Ayrıca dijital altyapı yatırımları ve sanayi 4.0 dönüşüm süreci sayesinde Türkiye’nin “yüksek teknolojiye entegre üretim merkezi” hâline gelmekte olduğunu belirtti.
Yeşil Mutabakat ve Dijital Ekonomi Vurgusu
Bolat’ın açıklamalarında Avrupa Birliği’nin Yeşil Mutabakat sürecine de özel bir yer ayrıldı. Türkiye’nin bu dönüşüm sürecine entegre olarak hem çevresel hem ekonomik sürdürülebilirliği aynı anda hedeflediği belirtildi.
Aynı zamanda dijitalleşme ve e-ticaret altyapısına yapılan yatırımların artırıldığını, yerli dijital platformların uluslararası rekabette ön sıralarda yer almaya başladığını söyledi.
İhracat Odaklı Kalkınma Modeli Pekiştiriliyor
Bakan Bolat, Türkiye’nin ihracata dayalı büyüme stratejisini sürdüreceğini yineledi. 2024 yılında ihracat hedeflerinin tutturulmasının ardından, 2025 ve sonrası için şu stratejik başlıklar öncelikli olacak:
Yüksek katma değerli ürün ihracatının artırılması
İhracat pazarlarında çeşitlilik
Lojistik maliyetlerinin azaltılması
Gümrük ve dış ticaret altyapısında dijitalleşme
KOBİ'lerin ihracat sürecine daha aktif katılımı
Bu stratejilerin, Türkiye’nin küresel ticaret sahnesinde rekabet gücünü koruması açısından kritik önemde olduğu vurgulandı.

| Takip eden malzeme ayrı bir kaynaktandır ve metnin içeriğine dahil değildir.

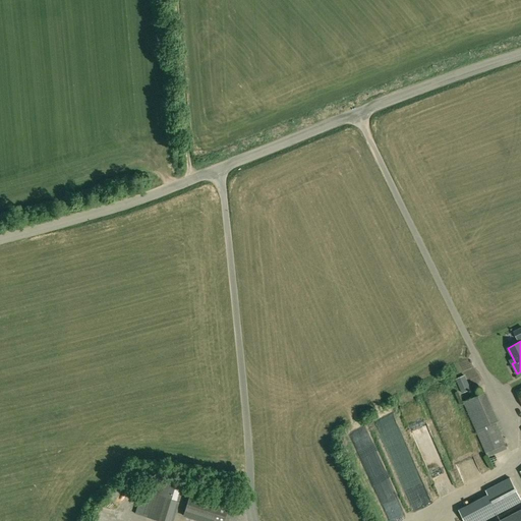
[(471,390),(465,375),(456,380),(462,394),(471,390)]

Uluslararası İş Birlikleri Genişliyor
Bolat ayrıca, Türkiye'nin yalnızca Batılı müttefiklerle değil, Asya ve Afrika ülkeleriyle de daha kapsamlı ticari ilişkiler kurmaya başladığını söyledi. Çok kutuplu ticaret düzeninde Türkiye'nin diplomatik ve ekonomik çok yönlülüğü ön plana çıkarılıyor.
Özellikle Körfez ülkeleri, Türk Devletleri Teşkilatı üyeleri ve Sahra Altı Afrika bölgesi ile geliştirilen yeni iş birliği modelleri sayesinde, Türk ihracatçılarının yeni pazarlara giriş imkânı bulduğu belirtildi.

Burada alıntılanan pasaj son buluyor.